Biraz ilerlemiş yaşına rağmen Bursa’ da o günün öğretim kurumu olan medreseye devam edip tahsilini yaptı. Ama kendisini medrese bilgileri tatmin etmiyordu. Küçük yaştan beri evliya menkıbelerine ve manevı hallere karşı ilgisi vardı.
Gördüğü bir rüya üzerine medreseyi bırakarak, etkisi altında kaldığı bir meczub vasıtasıyla Emir Sultan’a başvurdu. Devrinin bu meşhur büyüğüne mürid olmak istedi.
Emir Sultan ise kendisini Hacı Bayram’a yönlendirdi ve Ankara’ya gitmesini tavsiye etti.
Eşrefoğlu, Hacı Bayram Veli’nin dergahına tam bir teslimiyetle girer. Hacı Bayram, Eşrefoğlu’nun nefsini eğitmek, onu benlik, kendini beğenmişlik ve gurur gibi olumsuz niteliklerden arındırmak düşüncesiyle işe başlar.
Bunun için de, görünüşte alçaltıcı sayılan hizmetler verir; dergahın helalarının temizliğiyle görevlendirir. Eşrefoğlu hiç itiraz etmez. “Baş üstüne” deyip elinde süpürge, ibrik vs. ile işe başlar. Sonunda bu sınavı başarıyla verir.

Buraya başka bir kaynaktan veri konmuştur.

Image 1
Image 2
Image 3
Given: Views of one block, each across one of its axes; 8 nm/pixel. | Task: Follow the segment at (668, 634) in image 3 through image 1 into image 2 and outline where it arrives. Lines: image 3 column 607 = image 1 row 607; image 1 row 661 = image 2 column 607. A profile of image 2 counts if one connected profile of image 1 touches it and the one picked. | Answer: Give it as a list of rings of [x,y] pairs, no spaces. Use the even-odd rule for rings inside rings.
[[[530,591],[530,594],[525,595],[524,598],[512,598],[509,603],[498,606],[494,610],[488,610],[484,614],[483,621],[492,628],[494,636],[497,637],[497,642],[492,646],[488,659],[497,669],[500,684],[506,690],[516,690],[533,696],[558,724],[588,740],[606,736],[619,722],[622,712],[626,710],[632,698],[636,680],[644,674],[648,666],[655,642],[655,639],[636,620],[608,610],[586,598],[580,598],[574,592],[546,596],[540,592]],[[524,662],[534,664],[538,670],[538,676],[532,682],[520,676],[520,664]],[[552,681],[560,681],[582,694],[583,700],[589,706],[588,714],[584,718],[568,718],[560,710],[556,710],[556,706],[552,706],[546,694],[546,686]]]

Burada amaç sadece temizlik yaptırmak değildir. Onu yapabilecek başkaları da bulunur. Ama hizmetin büyüğü küçüğü olmaz. Amaç, kişinin kibrini, kendini beğenmişliğini kırmak, alçak gönüllü olmasını sağlamaktır. En başta bunu başaramayana yeni bir şey vermek mümkün olmaz. Boşalmadan dolmak imkansızdır.

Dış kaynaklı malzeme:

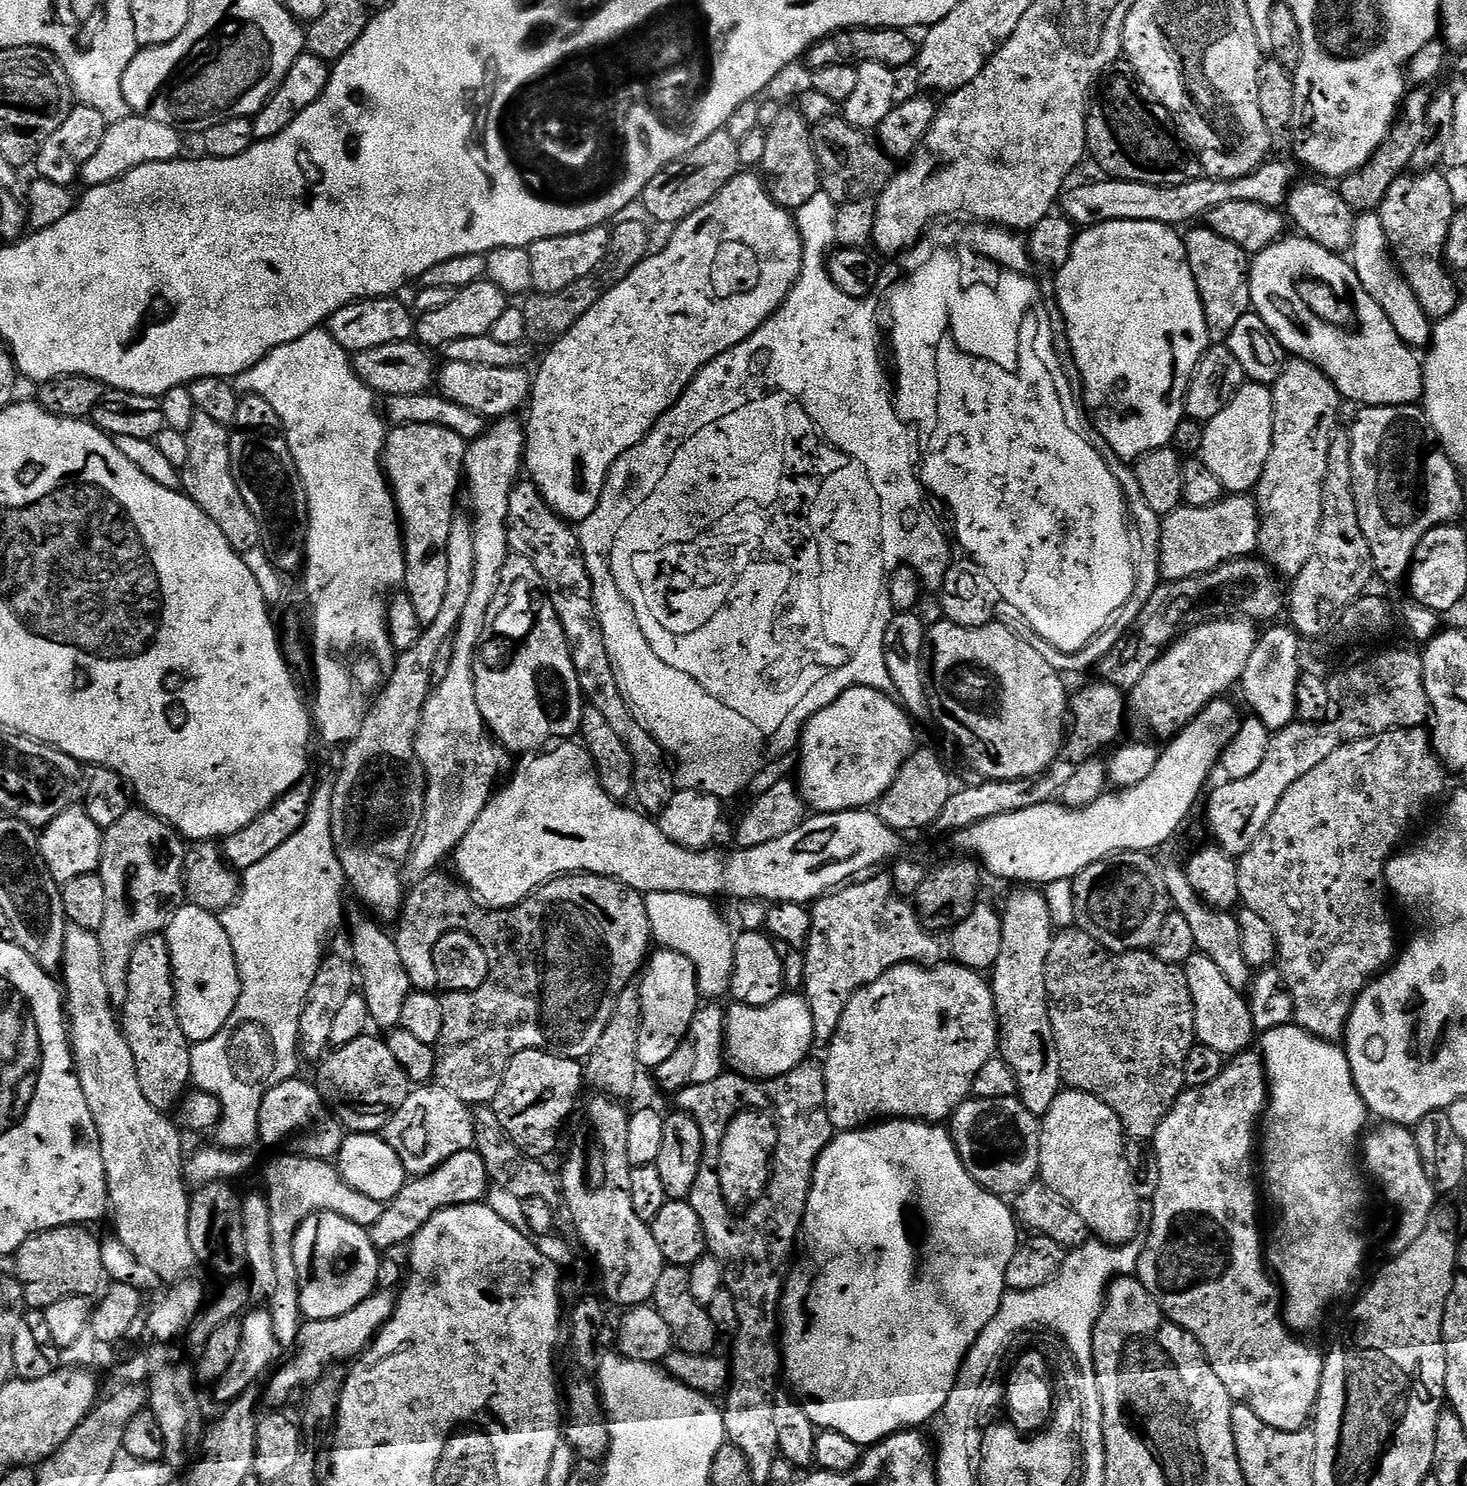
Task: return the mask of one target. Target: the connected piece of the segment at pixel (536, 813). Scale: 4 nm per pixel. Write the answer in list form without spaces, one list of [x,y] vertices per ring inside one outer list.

Bu sınavdan başarıyla çıkan Eşrefoğlu, kısa zamanda çok şey öğrendi.
Sonraları Hacı Bayram’ın en saygın müridleri arasında yer aldı. Dergahın imamlığı gibi önemli bir göreve getirildi. Hatta Hacı Bayram, kendisini kızıyla evlendirerek damat edindi.
On bir yıllık bir eğitim ve hizmetten sonra Eşrefoğlu İznik’e gönderildi, orada irşadla meşgul oldu. Fakat o, kendiisinin henüz yeterli olgunluğa ulaşamadığını düşünüyordu. Öğrenmesi gereken yeni şeyler, kat etmesi icap eden manevi mertebeler olduğunu biliyordu.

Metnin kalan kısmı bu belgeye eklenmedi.